## Task to complete
The following data has a line with "Learning from this project" and a line with "2022｜LeCun 提出 JEPA 🌌". Write out exactly those lines and all the lines between them.

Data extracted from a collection
━━━━━━━━━━
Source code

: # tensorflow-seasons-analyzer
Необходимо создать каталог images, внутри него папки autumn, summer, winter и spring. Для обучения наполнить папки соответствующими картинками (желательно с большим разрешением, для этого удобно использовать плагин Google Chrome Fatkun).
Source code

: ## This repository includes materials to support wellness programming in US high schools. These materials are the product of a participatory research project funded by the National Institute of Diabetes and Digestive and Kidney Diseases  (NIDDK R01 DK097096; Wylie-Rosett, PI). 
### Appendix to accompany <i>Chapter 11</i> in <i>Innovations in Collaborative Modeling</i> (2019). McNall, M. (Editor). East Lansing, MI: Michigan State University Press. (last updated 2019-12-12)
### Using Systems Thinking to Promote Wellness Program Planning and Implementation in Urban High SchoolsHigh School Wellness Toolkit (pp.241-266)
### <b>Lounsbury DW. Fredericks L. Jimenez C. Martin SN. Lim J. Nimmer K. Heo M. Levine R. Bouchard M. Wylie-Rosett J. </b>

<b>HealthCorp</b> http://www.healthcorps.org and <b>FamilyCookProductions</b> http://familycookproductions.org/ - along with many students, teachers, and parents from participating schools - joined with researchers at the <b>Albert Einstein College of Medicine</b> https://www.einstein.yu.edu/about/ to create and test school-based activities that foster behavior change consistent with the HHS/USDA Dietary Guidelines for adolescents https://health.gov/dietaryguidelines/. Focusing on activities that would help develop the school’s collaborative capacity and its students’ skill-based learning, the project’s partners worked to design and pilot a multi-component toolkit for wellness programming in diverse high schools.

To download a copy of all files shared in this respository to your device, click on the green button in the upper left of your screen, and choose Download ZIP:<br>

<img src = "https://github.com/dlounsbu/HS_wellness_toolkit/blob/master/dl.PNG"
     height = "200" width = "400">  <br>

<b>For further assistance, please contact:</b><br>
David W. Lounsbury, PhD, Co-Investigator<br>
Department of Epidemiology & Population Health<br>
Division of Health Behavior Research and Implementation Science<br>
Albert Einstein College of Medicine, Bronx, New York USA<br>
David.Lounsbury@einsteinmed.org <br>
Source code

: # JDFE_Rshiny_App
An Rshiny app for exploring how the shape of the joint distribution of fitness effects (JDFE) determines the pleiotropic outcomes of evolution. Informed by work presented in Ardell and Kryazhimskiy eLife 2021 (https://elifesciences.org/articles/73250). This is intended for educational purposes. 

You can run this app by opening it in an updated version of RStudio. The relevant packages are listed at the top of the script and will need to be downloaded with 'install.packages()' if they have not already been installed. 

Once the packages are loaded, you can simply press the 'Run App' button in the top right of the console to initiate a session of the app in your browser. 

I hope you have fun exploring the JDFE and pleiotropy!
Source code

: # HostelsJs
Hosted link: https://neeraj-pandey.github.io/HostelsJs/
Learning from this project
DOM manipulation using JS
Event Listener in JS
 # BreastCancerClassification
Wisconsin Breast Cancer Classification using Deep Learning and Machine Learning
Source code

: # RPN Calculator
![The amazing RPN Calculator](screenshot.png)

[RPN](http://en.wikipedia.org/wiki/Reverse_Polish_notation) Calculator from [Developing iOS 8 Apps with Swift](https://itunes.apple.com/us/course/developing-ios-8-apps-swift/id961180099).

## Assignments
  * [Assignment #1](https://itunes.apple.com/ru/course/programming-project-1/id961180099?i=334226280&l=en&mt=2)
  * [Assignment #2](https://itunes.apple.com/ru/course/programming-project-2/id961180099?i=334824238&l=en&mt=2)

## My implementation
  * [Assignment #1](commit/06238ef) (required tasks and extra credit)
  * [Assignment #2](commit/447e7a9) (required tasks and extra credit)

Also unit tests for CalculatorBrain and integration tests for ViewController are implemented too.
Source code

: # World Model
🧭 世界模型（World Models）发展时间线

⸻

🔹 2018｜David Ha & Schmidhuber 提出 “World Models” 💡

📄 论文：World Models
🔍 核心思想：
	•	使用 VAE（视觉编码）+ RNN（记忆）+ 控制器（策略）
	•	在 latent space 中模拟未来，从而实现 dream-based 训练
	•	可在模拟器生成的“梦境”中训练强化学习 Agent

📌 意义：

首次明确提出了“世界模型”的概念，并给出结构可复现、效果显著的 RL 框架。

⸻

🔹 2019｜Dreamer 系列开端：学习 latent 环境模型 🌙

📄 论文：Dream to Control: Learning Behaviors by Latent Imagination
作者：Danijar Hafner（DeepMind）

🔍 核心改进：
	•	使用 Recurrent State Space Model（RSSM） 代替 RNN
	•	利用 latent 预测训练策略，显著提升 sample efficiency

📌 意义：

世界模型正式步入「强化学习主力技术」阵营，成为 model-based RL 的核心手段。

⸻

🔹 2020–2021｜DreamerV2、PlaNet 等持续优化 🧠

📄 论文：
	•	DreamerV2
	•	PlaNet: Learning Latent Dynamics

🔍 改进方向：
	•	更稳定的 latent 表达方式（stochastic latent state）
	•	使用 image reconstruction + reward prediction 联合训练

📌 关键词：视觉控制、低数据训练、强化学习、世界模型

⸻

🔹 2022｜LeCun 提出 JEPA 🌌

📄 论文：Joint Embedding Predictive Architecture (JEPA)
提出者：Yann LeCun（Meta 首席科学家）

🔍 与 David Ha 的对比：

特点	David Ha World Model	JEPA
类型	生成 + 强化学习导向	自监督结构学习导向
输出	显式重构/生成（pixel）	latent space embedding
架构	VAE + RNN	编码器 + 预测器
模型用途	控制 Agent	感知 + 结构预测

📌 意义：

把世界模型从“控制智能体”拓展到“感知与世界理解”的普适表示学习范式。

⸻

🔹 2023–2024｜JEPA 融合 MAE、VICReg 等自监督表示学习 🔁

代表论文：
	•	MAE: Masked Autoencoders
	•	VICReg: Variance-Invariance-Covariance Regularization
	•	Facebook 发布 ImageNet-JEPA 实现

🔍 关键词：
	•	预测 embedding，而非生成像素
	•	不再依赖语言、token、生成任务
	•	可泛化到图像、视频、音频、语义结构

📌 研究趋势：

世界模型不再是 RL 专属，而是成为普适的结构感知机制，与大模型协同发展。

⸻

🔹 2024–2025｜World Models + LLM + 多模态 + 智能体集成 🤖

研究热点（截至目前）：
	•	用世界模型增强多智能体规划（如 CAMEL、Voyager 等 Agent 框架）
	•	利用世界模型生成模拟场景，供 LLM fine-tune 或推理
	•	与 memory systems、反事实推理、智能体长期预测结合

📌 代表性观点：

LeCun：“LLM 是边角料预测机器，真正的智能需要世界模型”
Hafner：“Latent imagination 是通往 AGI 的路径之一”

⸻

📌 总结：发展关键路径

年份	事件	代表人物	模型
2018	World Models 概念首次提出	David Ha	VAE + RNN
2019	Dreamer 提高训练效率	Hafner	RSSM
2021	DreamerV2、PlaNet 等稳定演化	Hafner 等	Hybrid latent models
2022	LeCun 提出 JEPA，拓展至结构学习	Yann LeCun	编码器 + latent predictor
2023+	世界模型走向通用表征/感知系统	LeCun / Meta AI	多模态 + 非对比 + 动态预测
━━━━━━━━━━
## Task response
Learning from this project
DOM manipulation using JS
Event Listener in JS
 # BreastCancerClassification
Wisconsin Breast Cancer Classification using Deep Learning and Machine Learning
Source code

: # RPN Calculator
![The amazing RPN Calculator](screenshot.png)

[RPN](http://en.wikipedia.org/wiki/Reverse_Polish_notation) Calculator from [Developing iOS 8 Apps with Swift](https://itunes.apple.com/us/course/developing-ios-8-apps-swift/id961180099).

## Assignments
  * [Assignment #1](https://itunes.apple.com/ru/course/programming-project-1/id961180099?i=334226280&l=en&mt=2)
  * [Assignment #2](https://itunes.apple.com/ru/course/programming-project-2/id961180099?i=334824238&l=en&mt=2)

## My implementation
  * [Assignment #1](commit/06238ef) (required tasks and extra credit)
  * [Assignment #2](commit/447e7a9) (required tasks and extra credit)

Also unit tests for CalculatorBrain and integration tests for ViewController are implemented too.
Source code

: # World Model
🧭 世界模型（World Models）发展时间线

⸻

🔹 2018｜David Ha & Schmidhuber 提出 “World Models” 💡

📄 论文：World Models
🔍 核心思想：
	•	使用 VAE（视觉编码）+ RNN（记忆）+ 控制器（策略）
	•	在 latent space 中模拟未来，从而实现 dream-based 训练
	•	可在模拟器生成的“梦境”中训练强化学习 Agent

📌 意义：

首次明确提出了“世界模型”的概念，并给出结构可复现、效果显著的 RL 框架。

⸻

🔹 2019｜Dreamer 系列开端：学习 latent 环境模型 🌙

📄 论文：Dream to Control: Learning Behaviors by Latent Imagination
作者：Danijar Hafner（DeepMind）

🔍 核心改进：
	•	使用 Recurrent State Space Model（RSSM） 代替 RNN
	•	利用 latent 预测训练策略，显著提升 sample efficiency

📌 意义：

世界模型正式步入「强化学习主力技术」阵营，成为 model-based RL 的核心手段。

⸻

🔹 2020–2021｜DreamerV2、PlaNet 等持续优化 🧠

📄 论文：
	•	DreamerV2
	•	PlaNet: Learning Latent Dynamics

🔍 改进方向：
	•	更稳定的 latent 表达方式（stochastic latent state）
	•	使用 image reconstruction + reward prediction 联合训练

📌 关键词：视觉控制、低数据训练、强化学习、世界模型

⸻

🔹 2022｜LeCun 提出 JEPA 🌌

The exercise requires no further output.